■ TASK REQUIREMENTS:
A: Return everything in the engagement agreement letter from "215 N. Marengo" down to "Soil Technologies, Inc.", word for word.
B: Carry the engagement agreement letter forward from the point where it stops.

— BEGIN READING PASSAGE —

215 N. Marengo Ave., Ste. 110
Pasadena, CA 91101-1503

Dear Mr. Kitchen:

     This Engagement Agreement ("Agreement") defines the scope of services to be
provided by Hunter Wise Financial Group, LLC and/or Hunter Wise Securities, LLC
(hereinafter collectively "Hunter Wise") to American Soil Technologies, Inc.
(the "Company") as well as the compensation to be paid by the Company to Hunter
Wise in exchange.

1.0 ENGAGEMENT.

     1.1 ADVISORY SERVICES. Hunter Wise will provide advisory services to the
Company in the areas of corporate development, corporate finance and capital
placement transactions. Hunter Wise will assign Managing Director Richard L.
Henderson and Kirk Kroloff to lead its activities and act as primary interface
with the Company. Hunter Wise will also introduce other firms, products and
services to the Company as indicated during the normal course of business and
act as coordinator for all activities within its purview. It is also understood
that Hunter Wise is acting as an advisor only, and shall have no authority to
enter into any commitments on the Company's behalf, or to negotiate the terms of
any transaction, or to hold any funds or securities in connection with any
transaction or to perform any other acts on behalf of the Company without the
Company's express written consent.

     1.2 TRANSACTIONS. During the course of the Engagement Period, it is
anticipated that the Company will choose to execute one or more corporate
development and/or corporate finance transactions. Hunter Wise will assist the
Company in executing these transactions on a best efforts basis, on terms
satisfactory to the Company. Hunter Wise will act as exclusive advisor and/or
placement agent on these transactions in accordance with the terms of Section
2.2 below.

2.0 ENGAGEMENT TERMS.

     2.1 PERIOD. The period of Hunter Wise's engagement (the "Engagement
Period") will expire upon the earlier to occur of (i) twelve (12) months from
the date we receive an executed copy of the Agreement from the Company or (ii)
the mutual written agreement of the Company and Hunter Wise, or (iii) the
Company, may at its sole option, terminate this Agreement without liability if,
in the reasonable opinion of the Company, a change has occurred in the
composition of the personnel or management of Hunter Wise assigned to the
Company and said change is detrimental to the goals of the Company as they
pertain to the objectives of this Agreement. The Engagement Period may be
<PAGE>
Mr. Neil C. Kitchen
November 21, 2000
Page 2


extended for additional six (6) month periods under the same terms and
conditions as described herein upon mutual consent of the Company and Hunter
Wise. Notwithstanding the foregoing, Hunter Wise may, at its sole option,
terminate its obligation hereunder without liability if, in the reasonable
opinion of Hunter Wise, a change has occurred in the Company's financial
condition, results of operations, properties, business prospects or the
composition of the Company's management or Board of Directors, which, in Hunter
Wise's sole determination, has adversely affected the Company's business.

— END READING PASSAGE —
— BEGIN SUPPLIED ENTRIES —

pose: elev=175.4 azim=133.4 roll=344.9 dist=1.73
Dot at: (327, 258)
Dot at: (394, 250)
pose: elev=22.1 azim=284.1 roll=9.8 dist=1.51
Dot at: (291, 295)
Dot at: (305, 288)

— END SUPPLIED ENTRIES —
— BEGIN SUPPLIED ENTRIES —

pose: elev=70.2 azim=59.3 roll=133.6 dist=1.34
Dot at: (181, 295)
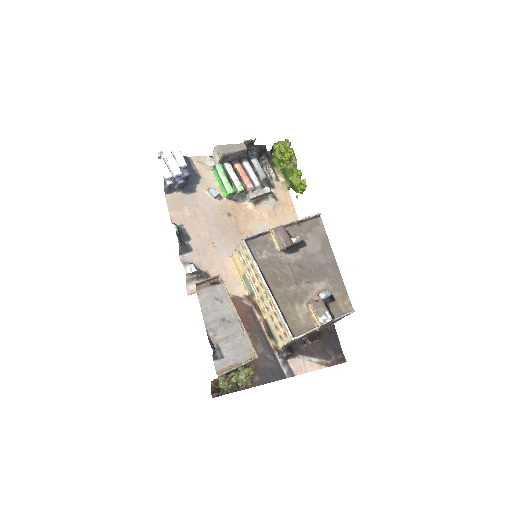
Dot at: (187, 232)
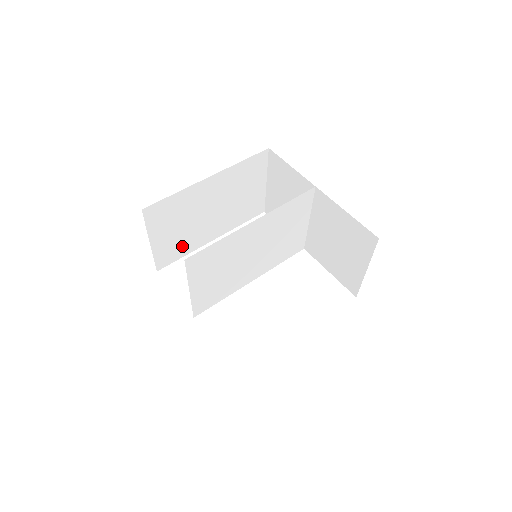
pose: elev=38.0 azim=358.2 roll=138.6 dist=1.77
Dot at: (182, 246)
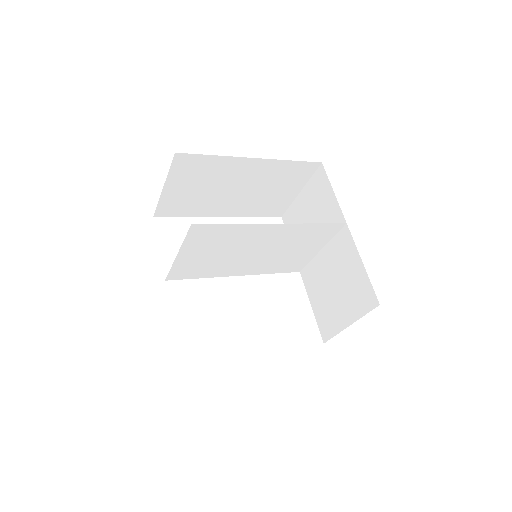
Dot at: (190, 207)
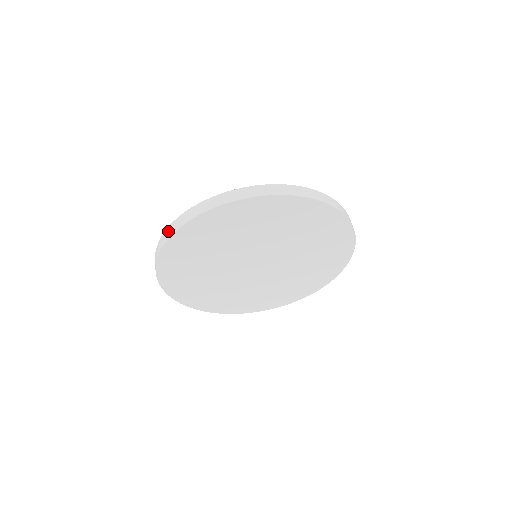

— END SUPPLIED ENTRIES —
— BEGIN SUPPLIED ENTRIES —

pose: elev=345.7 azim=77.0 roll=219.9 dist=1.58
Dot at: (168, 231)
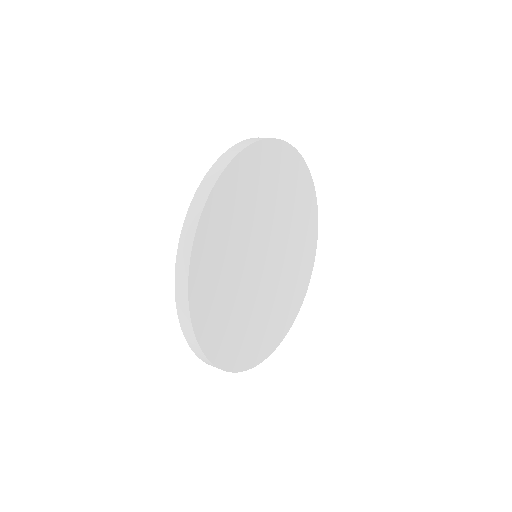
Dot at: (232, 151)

— END SUPPLIED ENTRIES —

■ ANSWERS TO THE PROBLEMS:
A:
215 N. Marengo Ave., Ste. 110
Pasadena, CA 91101-1503

Dear Mr. Kitchen:

     This Engagement Agreement ("Agreement") defines the scope of services to be
provided by Hunter Wise Financial Group, LLC and/or Hunter Wise Securities, LLC
(hereinafter collectively "Hunter Wise") to American Soil Technologies, Inc.

B:
     2.2 EXCLUSIVITY. The Company engages Hunter Wise on an exclusive basis. The
Company shall not be permitted to engage any other firm or person as an
investment banker or other professional intermediary for the duration of the
Engagement Period, except that for fourteen (14) days from the date of execution
of this Agreement, Summa Capital Corporation and Sagaponack Partners LP may
submit a Letter of Intent ("LOI") to the Company for proposed financing and
Hunter Wise will share fees (if either submission has incorporated fees) on a
reasonable basis, so that the Company pays a total fee no greater than those
contained in Section 3.0 Compensation of this Agreement. Notwithstanding any
other provisions of this Agreement, if at any time during the twelve (12) month
period following the end of the Engagement Period the Company completes a
securities transaction with an investor or potential investor introduced by
Hunter Wise (or an affiliate of any such entity), upon the closing of any such
transaction (a "Closing") Hunter Wise will be paid the compensation which would
be due under Section 3.0 hereof.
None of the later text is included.